**Work task 1:**
From the review of The Dirt, output the stretch from "Just like hair" through "also men, right?).", copying it without any change.
**Work task 2:**
According to the review of The Dirt, what drove the dominance of hair metal on the charts in the mid-'80s?
**Work task 3:**
Resume the review of the Mötley Crüe film The Dirt, picking up after its final sentence.

**Provided text:**
It takes less than two minutes for Netflix’s new Mötley Crüe biopic The Dirt to drop two sex scenes: one in a bathroom with a topless woman, and another in front of a crowd where a woman squirts with a force so comically strong that it flies across the room. If you were wondering why women still find it so difficult to this day to be taken seriously in the recording studio, as musicians, and in the music industry — never fear, Mötley Crüe are about to make it explicitly clear.
Just like hair metal, this movie has nothing below the surface. It exists to mythologize the bad behaviour of men who made sub-par music and glamorize the ridiculous stereotype from a bygone era that women belong in the audience and not on the stage (or at the record label signing deals, or backstage managing the band, or working in radio — you did notice all those people were also men, right?).
For those unfamiliar with Mötley Crüe and the L.A. scene they came out of, they’re one of dozens of hair metal bands, including Poison, Slaughter, and Whitesnake, that were inspired by the sounds of heavy metal music and the visuals of glam rock. Hair metal, and its dominance on the charts in the mid-‘80s, was driven by the legions of women who made up their fan base, and the bands knew it. Their songs were mostly about romance, love, and sex. It’s not that women can’t enjoy sweaty, beefy men playing black metal, but the hair metal scene went out of its way to create an audience of women. On the surface, their big hair and makeup feminized (or androgenized) the guys in these band, but, as you can see in The Dirt, the bands still managed to treat women like objects to be used and thrown away.

**Listed records:**
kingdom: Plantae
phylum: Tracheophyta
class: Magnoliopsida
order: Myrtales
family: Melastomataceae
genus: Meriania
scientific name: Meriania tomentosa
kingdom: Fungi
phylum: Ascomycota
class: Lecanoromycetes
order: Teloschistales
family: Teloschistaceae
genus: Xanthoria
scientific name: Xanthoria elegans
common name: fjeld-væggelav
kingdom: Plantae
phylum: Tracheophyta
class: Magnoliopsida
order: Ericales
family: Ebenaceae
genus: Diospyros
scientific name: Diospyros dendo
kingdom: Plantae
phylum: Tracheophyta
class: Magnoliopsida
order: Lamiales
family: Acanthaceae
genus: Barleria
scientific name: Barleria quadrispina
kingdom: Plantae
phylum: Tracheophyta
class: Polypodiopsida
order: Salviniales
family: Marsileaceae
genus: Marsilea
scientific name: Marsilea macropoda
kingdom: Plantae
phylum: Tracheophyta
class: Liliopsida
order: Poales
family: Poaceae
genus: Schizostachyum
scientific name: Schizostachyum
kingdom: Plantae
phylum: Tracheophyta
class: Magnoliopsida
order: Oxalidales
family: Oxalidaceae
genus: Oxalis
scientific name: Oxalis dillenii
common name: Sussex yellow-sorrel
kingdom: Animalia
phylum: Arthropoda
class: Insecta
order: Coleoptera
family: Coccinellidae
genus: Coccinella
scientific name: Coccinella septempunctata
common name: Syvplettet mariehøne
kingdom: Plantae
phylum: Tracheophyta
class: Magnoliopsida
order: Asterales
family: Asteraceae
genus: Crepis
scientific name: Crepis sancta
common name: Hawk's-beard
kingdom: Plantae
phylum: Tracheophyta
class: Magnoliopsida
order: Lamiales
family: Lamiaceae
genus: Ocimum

**Response 1:**
Just like hair metal, this movie has nothing below the surface. It exists to mythologize the bad behaviour of men who made sub-par music and glamorize the ridiculous stereotype from a bygone era that women belong in the audience and not on the stage (or at the record label signing deals, or backstage managing the band, or working in radio — you did notice all those people were also men, right?).

**Response 2:**
The legions of women who made up the fan base of hair metal bands.

**Response 3:**
The movie wants to be one part cautionary tale and one part “OMG, did that really happen?” Women only show up in the first half, saving the second half for a redemption story in which the guys only need each other. Every woman we meet early in the story is treated like an inanimate object, along with the drugs and booze they consume too much of: Nikki Sixx (Douglas Booth) saying “muzzle that” to Vince Neil (Daniel Webber) about his girlfriend, the woman giving blow jobs under the table, the groupie who causes Neil to lose his $800 leather pants, their A&R guy’s girlfriend, when they compare scorecards on the number of girls they fucked on the tour. Rounding out the motley crew (yeah, I said it) is Mick Mars (played, in a strange bit of casting, by the man most will recognize as Game of Thrones sadist Ramsay Bolton, Iwan Rheon), a dude who they all call “old man” because he suffered from ankylosing spondylitis (a form of arthritis) and because he’s like, five years older than they are. He is the only person who doesn’t try to have sex with every woman in his orbit in the entire film.
The first woman to speak with any agency is Roxy (Jordan Lane Price), Tommy Lee’s (Colson Baker) fiancée. Up to this point, Lee has told us in voiceovers that he’s all about love. He presents as the goofball of the group, a harmless kind of nice guy. When he introduces Roxy to his parents, his mother asks if she’s a groupie. Roxy takes offence and isn’t happy that Lee didn’t stand up for her so, later, on the tour bus, she calls his mother a c*nt and stabs him with a pen. That’s outrageous — and followed by Lee giving her an open-handed slap that leaves her bleeding and everyone’s mouths hanging open. Later, when his wife, the TV star Heather Locklear (Rebekah Graf), leaves him, he breaks a glass partition with his bare hands. Lee’s anger issues are never addressed, they simply exist, and the women in his life have to navigate around them.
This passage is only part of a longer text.